I'll Bet is an American game show that ran on NBC from March 29 to September 24, 1965. The series was created by Ralph Andrews, and hosted by Jack Narz. The series was a precursor to It's Your Bet.

The series originated on KTLA, but adapted into a national series on NBC, replacing reruns of Make Room for Daddy on the daytime lineup, in a schedule switch with Truth or Consequences. It was cancelled in mid 1965, replacing it in the timeslot with Let's Play Post Office.

==Gameplay==
Two celebrity couples played. Before taping, one member of each couple drew a name of whom they were playing for, but only the TV station of where that person watches the show was revealed until the end.
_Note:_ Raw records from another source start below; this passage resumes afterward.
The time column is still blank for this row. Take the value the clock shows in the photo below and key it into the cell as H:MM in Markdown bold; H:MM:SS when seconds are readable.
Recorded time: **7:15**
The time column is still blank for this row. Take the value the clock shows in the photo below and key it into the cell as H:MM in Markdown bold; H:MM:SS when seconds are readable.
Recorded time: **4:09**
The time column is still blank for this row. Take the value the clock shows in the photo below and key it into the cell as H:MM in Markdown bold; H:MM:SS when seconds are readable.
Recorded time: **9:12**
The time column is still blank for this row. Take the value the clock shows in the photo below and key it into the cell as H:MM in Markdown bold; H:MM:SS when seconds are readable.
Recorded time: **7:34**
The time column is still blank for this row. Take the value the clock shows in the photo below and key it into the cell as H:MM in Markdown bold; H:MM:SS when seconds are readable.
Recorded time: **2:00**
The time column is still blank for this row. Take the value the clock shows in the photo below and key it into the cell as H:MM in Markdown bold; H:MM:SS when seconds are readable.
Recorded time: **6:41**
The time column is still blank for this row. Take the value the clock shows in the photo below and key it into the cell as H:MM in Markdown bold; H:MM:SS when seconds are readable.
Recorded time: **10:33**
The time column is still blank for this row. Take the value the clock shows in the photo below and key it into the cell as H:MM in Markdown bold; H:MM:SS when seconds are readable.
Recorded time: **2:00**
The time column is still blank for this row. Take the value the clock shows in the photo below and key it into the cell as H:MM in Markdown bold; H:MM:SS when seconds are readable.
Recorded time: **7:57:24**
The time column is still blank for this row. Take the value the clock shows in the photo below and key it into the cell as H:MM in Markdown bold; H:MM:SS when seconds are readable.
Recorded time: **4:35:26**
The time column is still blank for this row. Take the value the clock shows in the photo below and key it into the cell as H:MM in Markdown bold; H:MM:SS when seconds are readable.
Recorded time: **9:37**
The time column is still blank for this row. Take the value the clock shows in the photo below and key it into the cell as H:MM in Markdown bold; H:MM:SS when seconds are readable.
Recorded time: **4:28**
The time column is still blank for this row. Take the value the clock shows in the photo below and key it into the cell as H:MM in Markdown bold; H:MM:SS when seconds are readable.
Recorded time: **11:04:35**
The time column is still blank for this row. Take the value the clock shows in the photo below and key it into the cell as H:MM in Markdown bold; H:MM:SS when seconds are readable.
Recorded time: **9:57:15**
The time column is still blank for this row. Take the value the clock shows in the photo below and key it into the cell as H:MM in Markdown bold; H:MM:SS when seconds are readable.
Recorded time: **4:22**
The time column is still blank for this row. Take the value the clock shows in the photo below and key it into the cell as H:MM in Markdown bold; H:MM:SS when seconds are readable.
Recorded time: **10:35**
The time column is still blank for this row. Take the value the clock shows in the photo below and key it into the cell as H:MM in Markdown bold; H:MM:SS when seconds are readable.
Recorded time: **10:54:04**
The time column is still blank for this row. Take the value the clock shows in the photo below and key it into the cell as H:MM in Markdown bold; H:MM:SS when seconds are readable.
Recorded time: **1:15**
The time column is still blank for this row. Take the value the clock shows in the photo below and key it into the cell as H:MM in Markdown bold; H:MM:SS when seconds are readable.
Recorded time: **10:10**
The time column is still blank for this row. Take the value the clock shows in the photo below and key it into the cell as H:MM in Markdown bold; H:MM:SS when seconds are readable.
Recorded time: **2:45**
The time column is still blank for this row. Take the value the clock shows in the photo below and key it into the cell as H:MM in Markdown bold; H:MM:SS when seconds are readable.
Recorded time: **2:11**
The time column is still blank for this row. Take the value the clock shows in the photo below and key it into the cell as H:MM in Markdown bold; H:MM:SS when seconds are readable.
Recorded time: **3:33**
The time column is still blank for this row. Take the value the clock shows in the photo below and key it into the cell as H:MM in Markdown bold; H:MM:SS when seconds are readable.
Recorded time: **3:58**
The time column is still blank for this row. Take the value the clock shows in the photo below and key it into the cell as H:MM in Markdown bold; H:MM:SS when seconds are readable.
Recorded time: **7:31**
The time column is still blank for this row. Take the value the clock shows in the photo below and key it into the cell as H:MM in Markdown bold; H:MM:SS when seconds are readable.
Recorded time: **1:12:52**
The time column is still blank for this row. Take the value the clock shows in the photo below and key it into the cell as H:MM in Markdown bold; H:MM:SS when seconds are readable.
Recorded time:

A separating wall first divided the couple so they could not see what the other bet. One half of the couple (starting with the wife) was told a question through an earpiece. Afterward, he/she made a bet (from $10–$100) on whether their partner would answer the question right or wrong (a lever was pulled which either lit up the phrase "CAN" or "CAN'T").

Narz then read the question to the other half of the couple. The amount of dollars won or lost depended on the bet and the number of dollars risked. After this, the other couple (again, starting with the wife) went through the same process; the men then took their turns at hearing the question, and so on.

A couple won either by scoring $200 themselves, or if their opponents lost $200 (shown as -200).

==Episode status==
I'll Bet is presumed to have been wiped, much like all NBC daytime shows of the period. One episode, with guest stars Richard Long, his wife actress Mara Corday and fellow actress Beverly Garland, circulates among collectors as a black-and-white kinescope. A color episode from September 6, featuring Denise Darcel and Robert Culp, was discovered in February 2009.